Amazon has showcased an experimental Alexa artificial intelligence (AI) feature that lets it talk to you in the voice of your dead relative at its re:MARS 2022 event. This deepfake voice technology is said to only need one minute of recorded audio to recreate a passable imitation.
The video demo at Amazon’s MARS (machine learning, automation, robotics, space) conference has a child asking Alexa to read him Wizard of Oz. But instead of Alexa’s usual voice, the reading was in the voice of his dead grandmother.
Amazon’s head scientist for Alexa AI Rohit Prasad introduced the clip by saying that adding human-like empathy to AI systems was increasingly important “in times of the ongoing pandemic when so many of us have lost someone we love. While AI can’t eliminate that pain of loss, it can definitely make their memories last.”
Amazon says that its AI can learn to imitate someone’s voice from just a single minute of recorded audio. That means everyone’s voice can be immortalised and brought back to life. Even if they have passed away long ago, as long as you have a voice recording of theirs. And that is creepy.
Audio deepfake is not new, with the more prominent use cases being from Hollywood. Val Kilmer’s voice was artificially recreated with the help of Sonantic for Top Gun: Maverick after his tracheotomy. Meanwhile, Respeecher was said to have augmented Mark Hamill’s voice in The Book of Boba Fett.

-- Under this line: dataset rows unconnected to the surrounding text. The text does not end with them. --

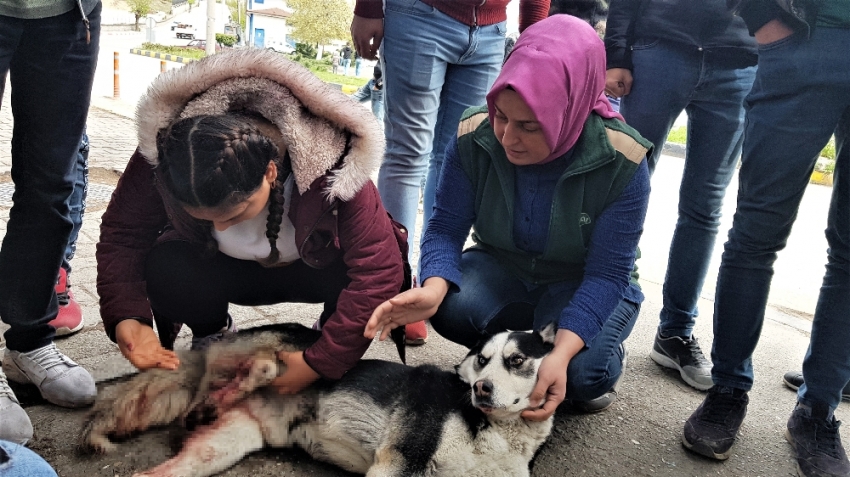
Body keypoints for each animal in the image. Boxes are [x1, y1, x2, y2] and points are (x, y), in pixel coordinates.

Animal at [79, 322, 556, 474]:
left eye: (516, 361)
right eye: (483, 360)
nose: (481, 389)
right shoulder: (399, 461)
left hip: (220, 448)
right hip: (286, 352)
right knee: (260, 368)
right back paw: (214, 397)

There are interesting uses for the technology. Imagine hearing your own voice on the character you are playing in a video game, instead of a silent protagonist or an extremely restricted (or extremely expensive) set of voiced lines. Or bringing back beloved characters from old movies.
But there are many potential dangers as well. Like visual deepfakes, bad people have used audio mimicry to do harm. Back in 2019, thieves have already used fake voices to trick companies to transfer money into their accounts.

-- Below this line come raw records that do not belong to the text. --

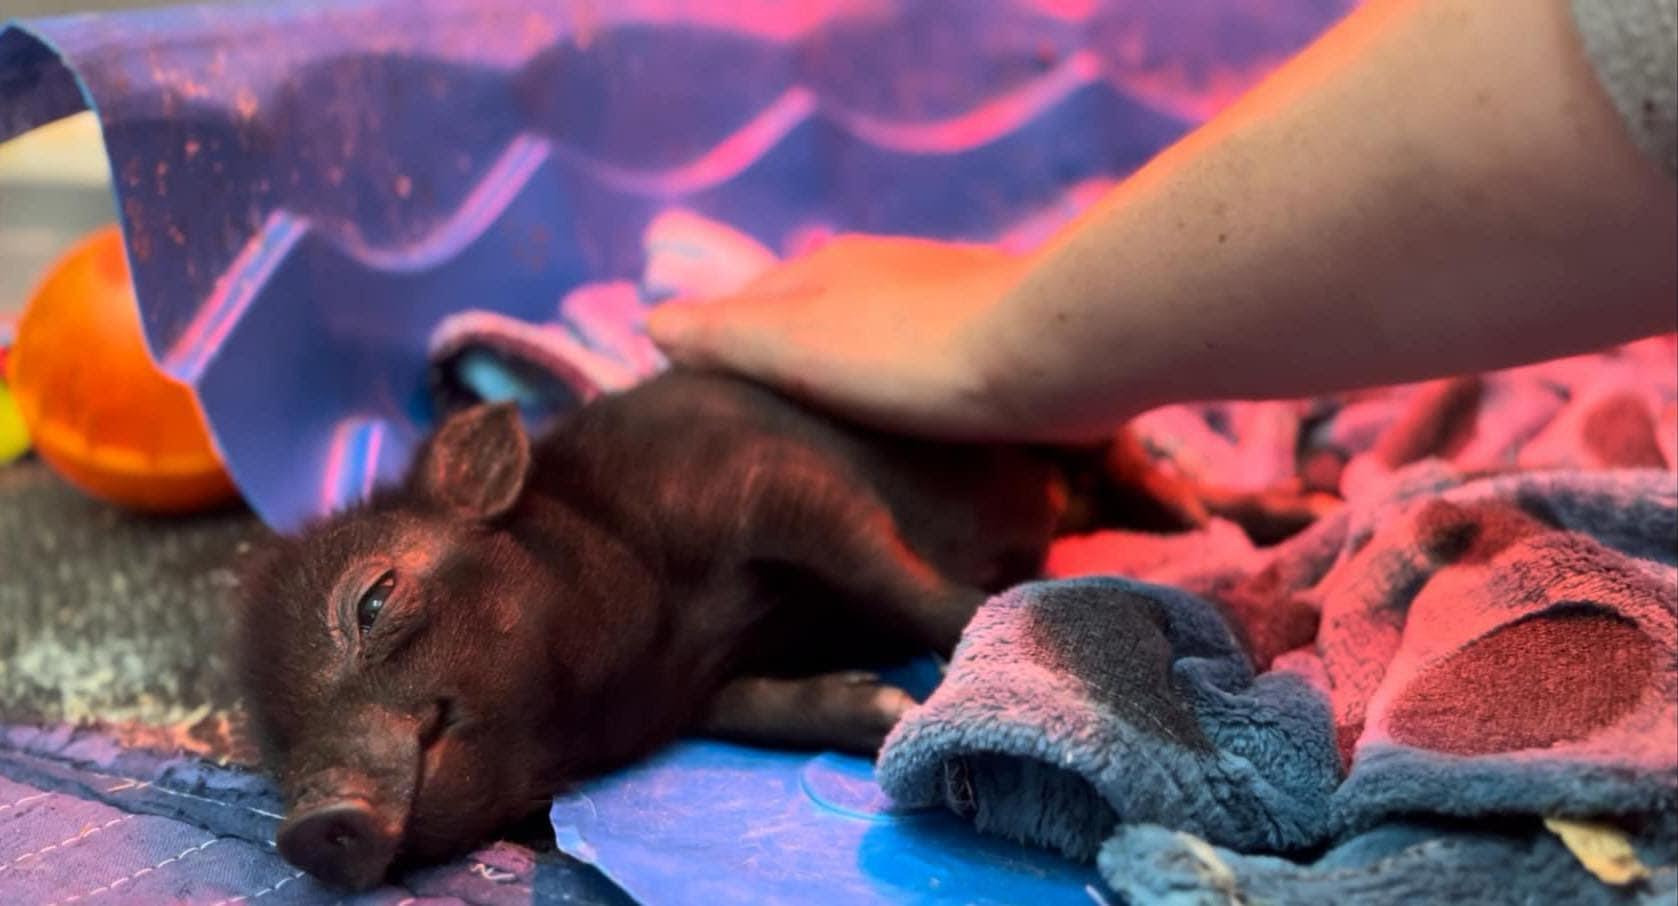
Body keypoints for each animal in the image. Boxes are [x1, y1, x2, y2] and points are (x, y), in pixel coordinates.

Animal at [233, 367, 1328, 890]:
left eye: (373, 601)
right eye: (273, 744)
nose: (305, 828)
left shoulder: (775, 481)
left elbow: (898, 578)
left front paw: (992, 637)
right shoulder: (706, 690)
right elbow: (758, 713)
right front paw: (881, 709)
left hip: (1080, 433)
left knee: (1166, 484)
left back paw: (1291, 514)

Then we have the issue of permission. The documentary Roadrunner drew criticisms when it was released in 2021, for using an AI-synthesised voice of the late Anthony Bourdain without his permission. And should the technology become more commonly available, we’ll need to address what constitutes stealing and what is fair use.
This brings us back to Amazon’s Alexa AI and the dead grandma reading the bedtime story. Amazon did not address potential issues about privacy and consent.
Did grandma agree to allow her voice to be used? What if instead of reading a story, the AI is asked to do something out of character? Imagine someone in the future using your voice as part of a comedic punchline. And shouldn’t someone who died be allowed to live on in memories and not be clung on to forever in the present?
Granted, this is still a rather new frontier but if it hopes to move forward in voice AI, Amazon should start considering the social and moral ramifications of what Alexa can do, and the safeguards it can put in place, less the dystopian futures portrayed in Black Mirror come to pass. Pretty sure Google and Microsoft (sorry Cortana) will be taking notes.